Oh, and I forgot to mention that I will be travelling in the peak season    

Does anybody have any ideas. I have the paperwork for concessionary chares, but you have to buy 600GBP's worth and you have to have them by 31.12 to be able to take advantage of them.


----------



## sonnyikea (Dec 31, 2002)

Stuart,

Eurotunnel.

Cheapist way to do it IMHO is to do a 1 day return ticket booked this side - using Lux address. Then when you get back to blightly book another 1 day return ticket - using UK address. ;D

This equates to about 100 quid (last time I did it). The only downside is you need to be at the Chunnel before midday each time. Easy from Lux - UK side depends where you are travelling from Â :-/

Cheers

Craig

PS: ACL have a travel agency that I normally get the tickets through or you can go on their website.
Never done the ferry companies this way but I hate boats so Eurotunnel is ideal.


----------



## r14n (Jan 10, 2003)

Your cheap fuel ;D should off-set the cost of the crossing. ! ! ! 
R-U coming to the UK for a long stay or just the week-end ? How often do U travel. 
Tunnel and Ferries do various un-advertised deals which U can book a 1/3/7 day return. starting either way for not much more than a single.

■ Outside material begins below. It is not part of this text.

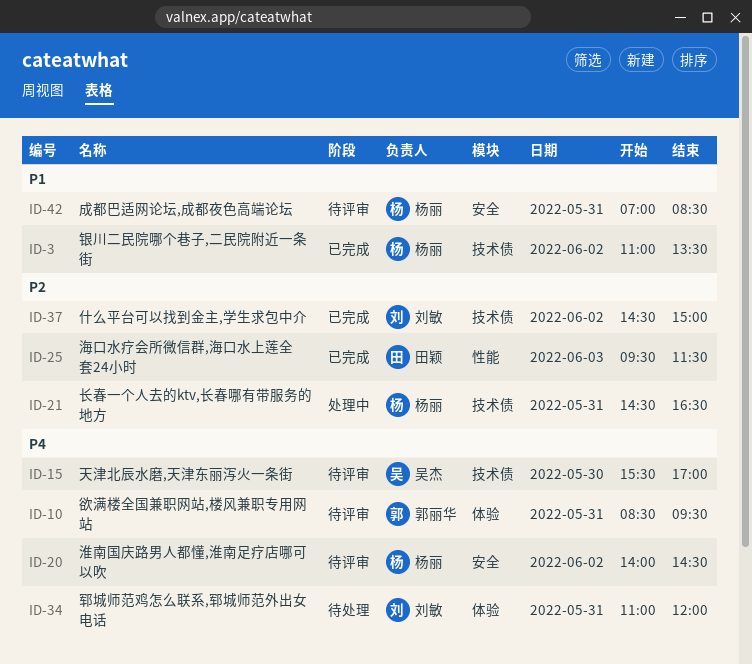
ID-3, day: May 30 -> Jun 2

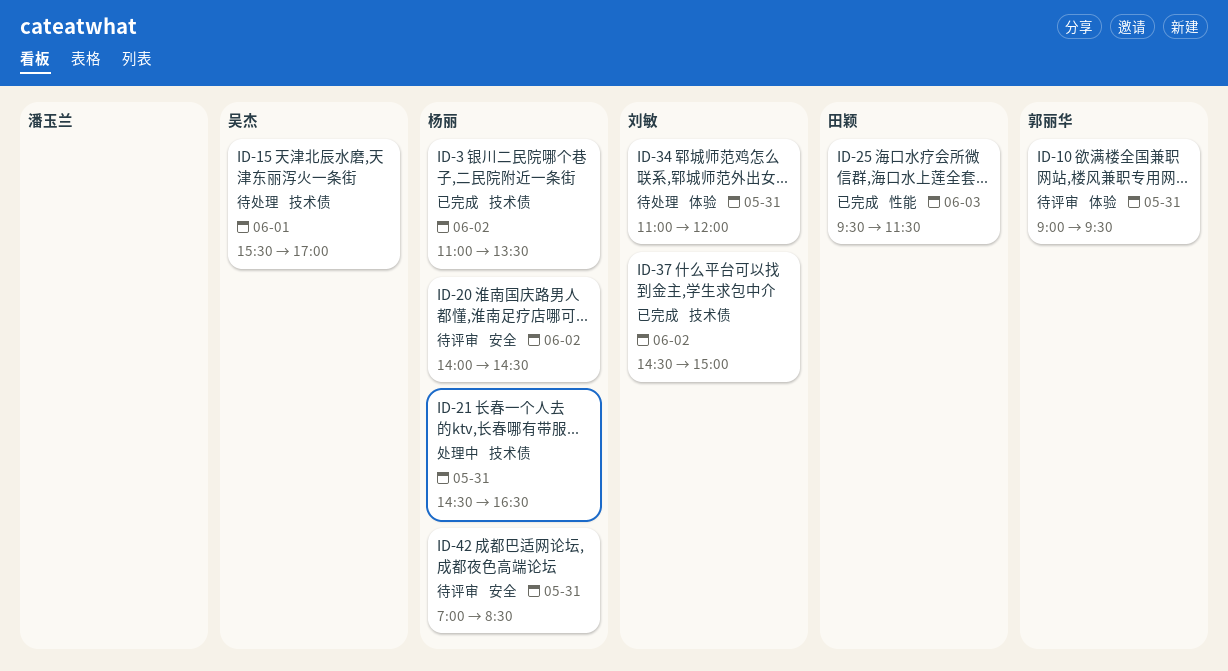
ID-10, begins: 08:30 -> 09:00
ID-15, status: 待评审 -> 待处理
ID-15, day: May 30 -> Jun 1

The company I work for have accounts with most of the lines, and we still get a better deal paying at the port on one of the above options. :-/

Ring the port booking office direct and request a rate for the 3 day return and enquire about the surcharge for upgrading to an open ticket.

Good-luck.


----------



## StuarTT (May 7, 2002)

Craig,

I used to that a lot in the past, of course ;D. But I stopped after a friend recently received an invoice from SeaFrance for a one-way ticket, with a covering letter stating that they had noticed he used only half of his 24-hour return ticket and as they had no record of a return being booked, they were charging him the price of a one-way ticket .

R 14N,

we are going to be in England for almost 3 weeks, so none of 1/3/5/7/14 day offers is applicable.

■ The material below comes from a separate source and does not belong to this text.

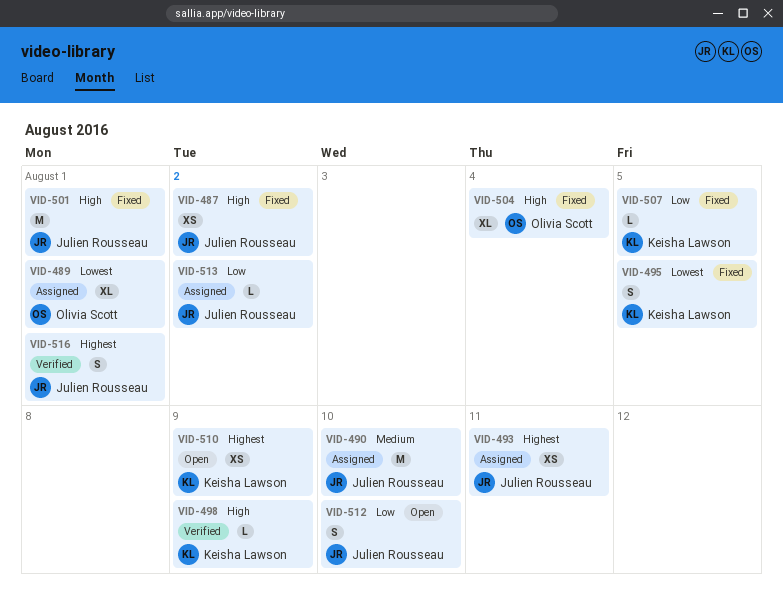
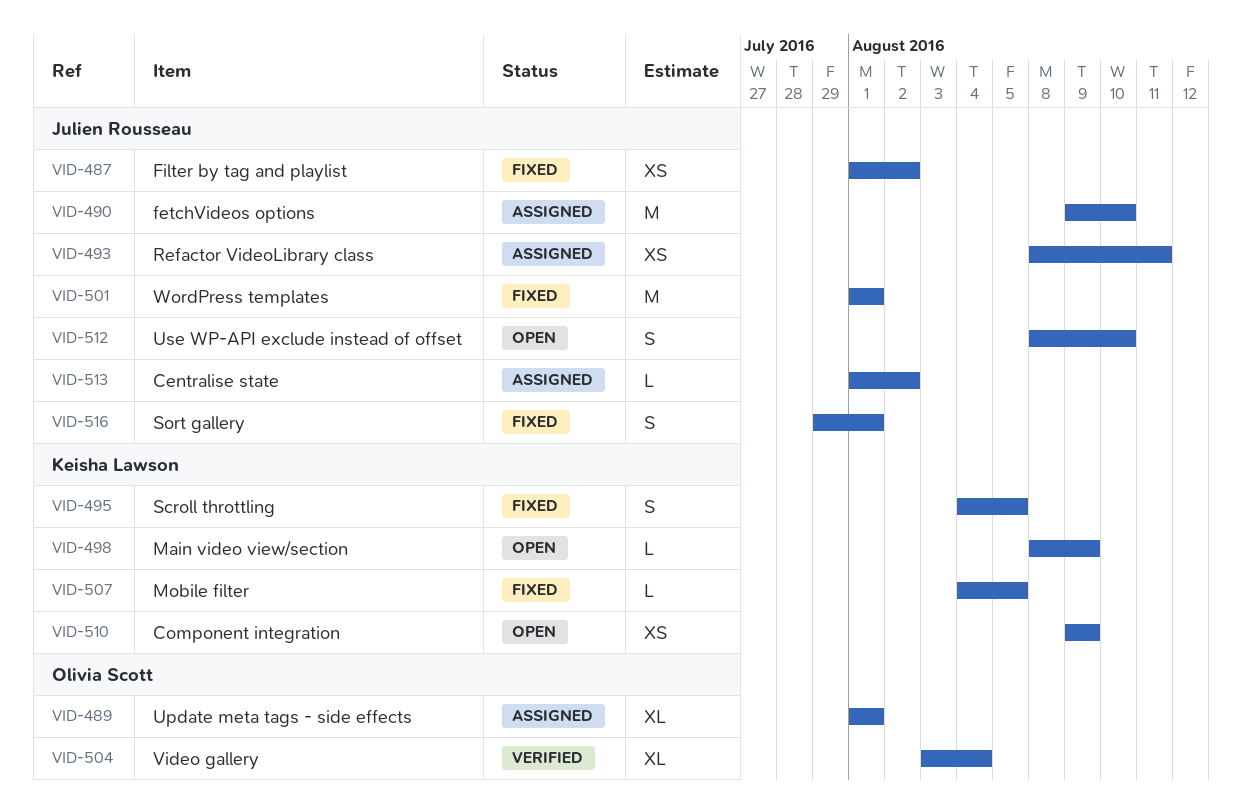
VID-498, status: Verified -> Open
VID-504, status: Fixed -> Verified
VID-516, status: Verified -> Fixed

PS when enquiring on the internet about fares Eurotunnel was the most expensive: 330 GBP plus


----------



## Antwerpman (Nov 4, 2002)

I would be interested to know what you find out because when I called all of the companies to try and get a Calais-dover deal I was told that they did not do them in that direction. Found SeaFrance to be the cheapest at about 109 euro for a 72 hour return. Even going Dover-Calais things start getting expensive when you are away for more than 5 days.

Good luck and keep us posted

Antwerpman


----------



## sonnyikea (Dec 31, 2002)

Blimey, not sure that they can get away with that can they?

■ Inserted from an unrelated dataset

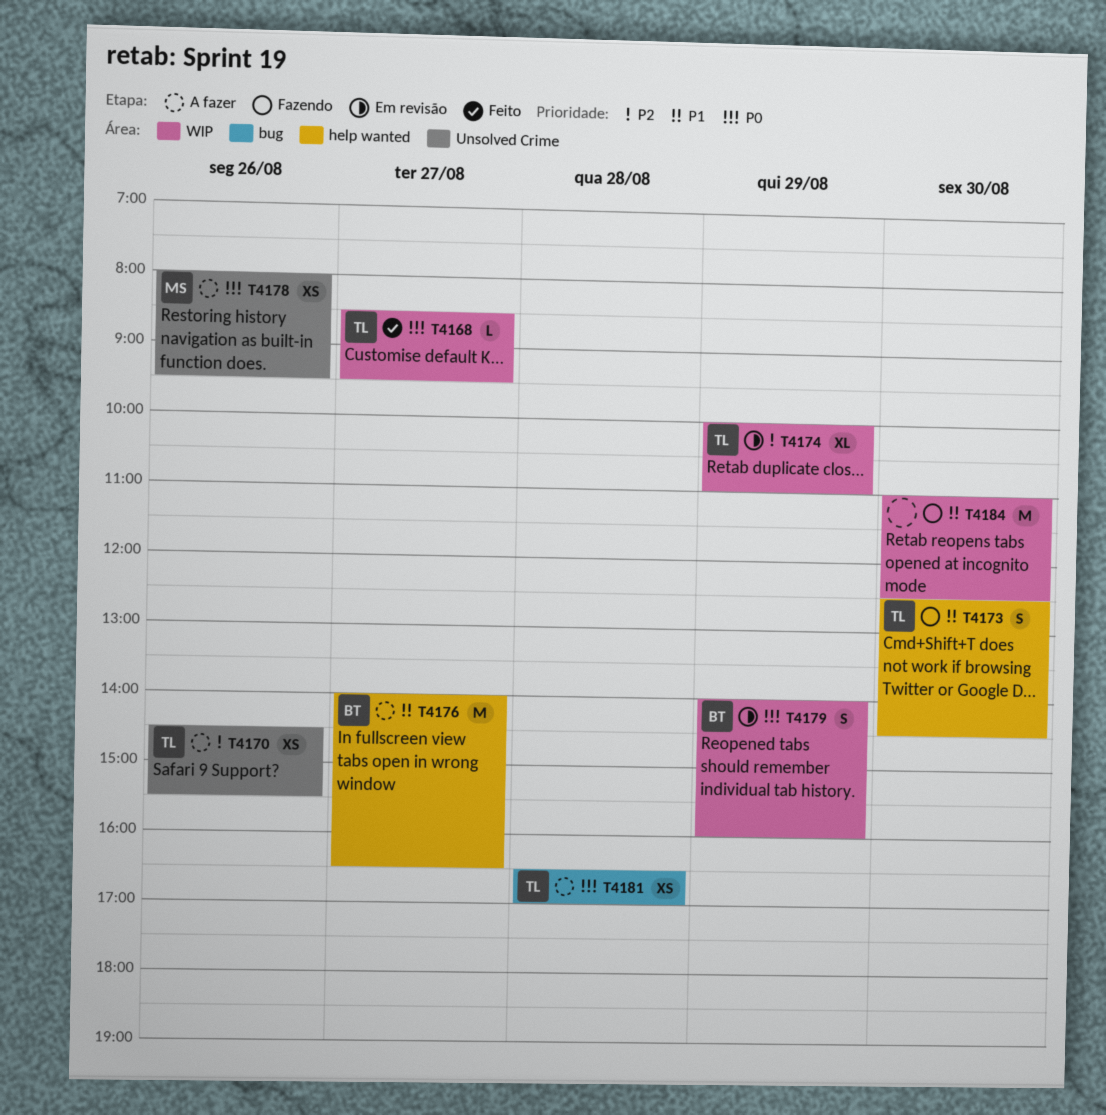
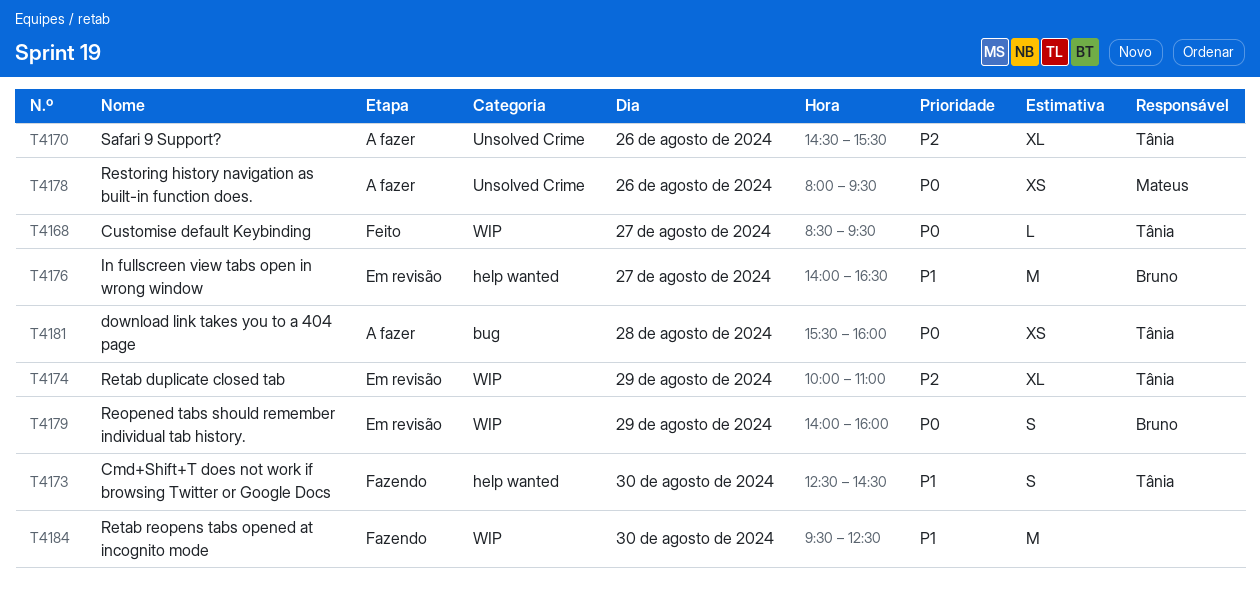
T4170, estimate: XS -> XL
T4176, status: A fazer -> Em revisão
T4181, begins: 16:30 -> 15:30
T4181, ends: 17:00 -> 16:00
T4184, begins: 11:00 -> 09:30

If you do a similar thing on a plane (again returns are cheaper than singles) and you decide to not use the return what right do they have to say that you only went one way and therefore you should pay a one way fare instead ???

I would have taken great offence at being asked to pay extra - regardless of whether or not I was playing the system :-/

As it is the ferry companies and Eurotunnel are a rip off if you stay for longer than 5 days (as you have discovered).

Good luck with finding a deal and keep us posted on the outcome.


----------



## StuarTT (May 7, 2002)

Normally I would fly, but as we are taking a bit luggage with us and want to be mobile when we are there we have decided to take the TT.

I have sent e-mails to several of the ferry companies, asking why the special offers are not available to people who live on mainland Europe. If I don't get a satisfactory answer I may just get on the discrimination/european law/freedom of movement bandwagon. ;D See what they say.


----------



## StuarTT (May 7, 2002)

Latest update.

I have booked with Hoverspeed/Seacat and got a 50% discount ;D on a return ferry journey for July (Luckily I can already say now when I want to travel in July, so I am 'only' paying 250euros ).

By booking online I was able to take advantage of their SuperPex offer. Unfortunately, it is only available until the day after tomorrow ???, so I fon't really know if it is of any help to anyone else.


----------